TASK INPUT:
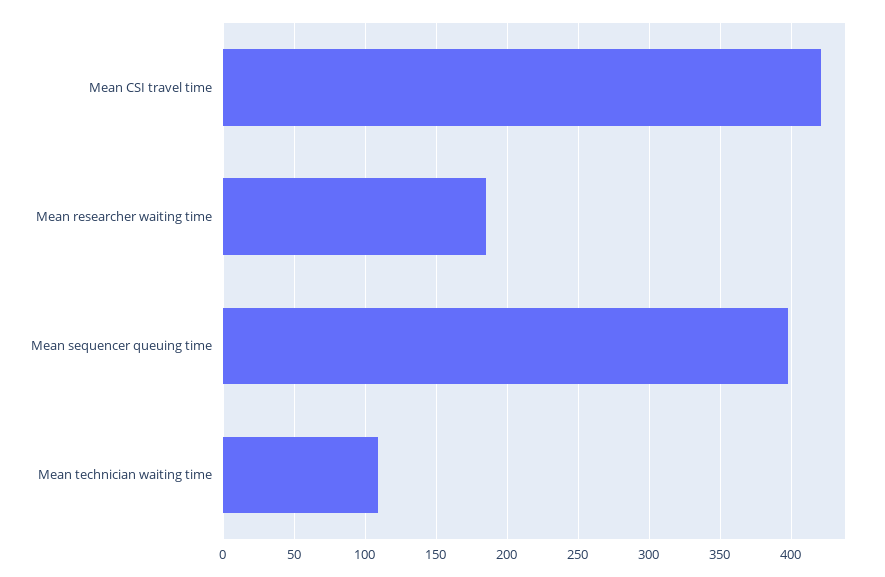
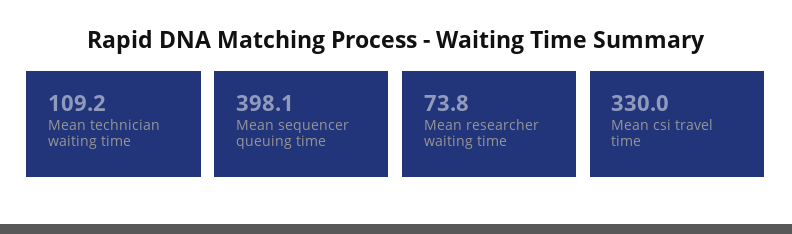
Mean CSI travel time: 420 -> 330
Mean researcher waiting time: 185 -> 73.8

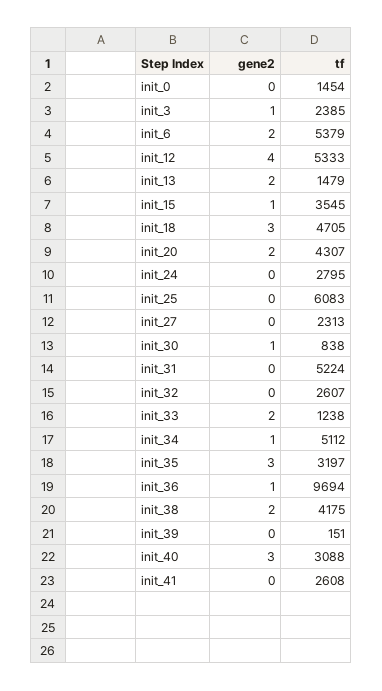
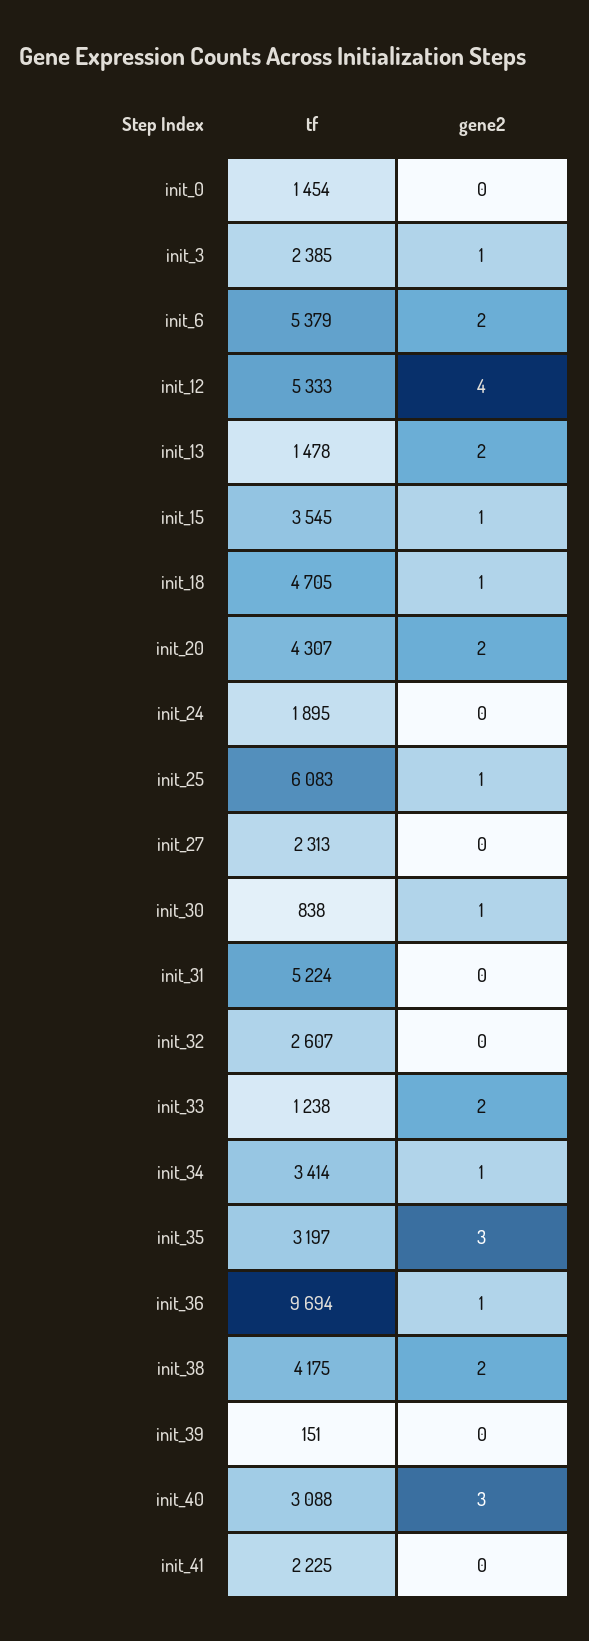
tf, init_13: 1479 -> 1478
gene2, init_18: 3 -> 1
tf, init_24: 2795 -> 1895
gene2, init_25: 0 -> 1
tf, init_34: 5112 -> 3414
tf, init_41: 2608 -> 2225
* * *
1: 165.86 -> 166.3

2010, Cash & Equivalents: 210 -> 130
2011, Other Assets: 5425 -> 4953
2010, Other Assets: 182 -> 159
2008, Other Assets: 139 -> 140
...
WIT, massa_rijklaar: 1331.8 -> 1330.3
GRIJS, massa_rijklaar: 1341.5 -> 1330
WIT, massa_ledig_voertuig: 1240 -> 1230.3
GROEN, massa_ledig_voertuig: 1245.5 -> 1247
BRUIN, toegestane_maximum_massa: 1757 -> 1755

ABOUT THIS TASK:
Using the data above, say how many lines include the word "Other". Write only that number.

SOLUTION FOR THIS PROBLEM:
3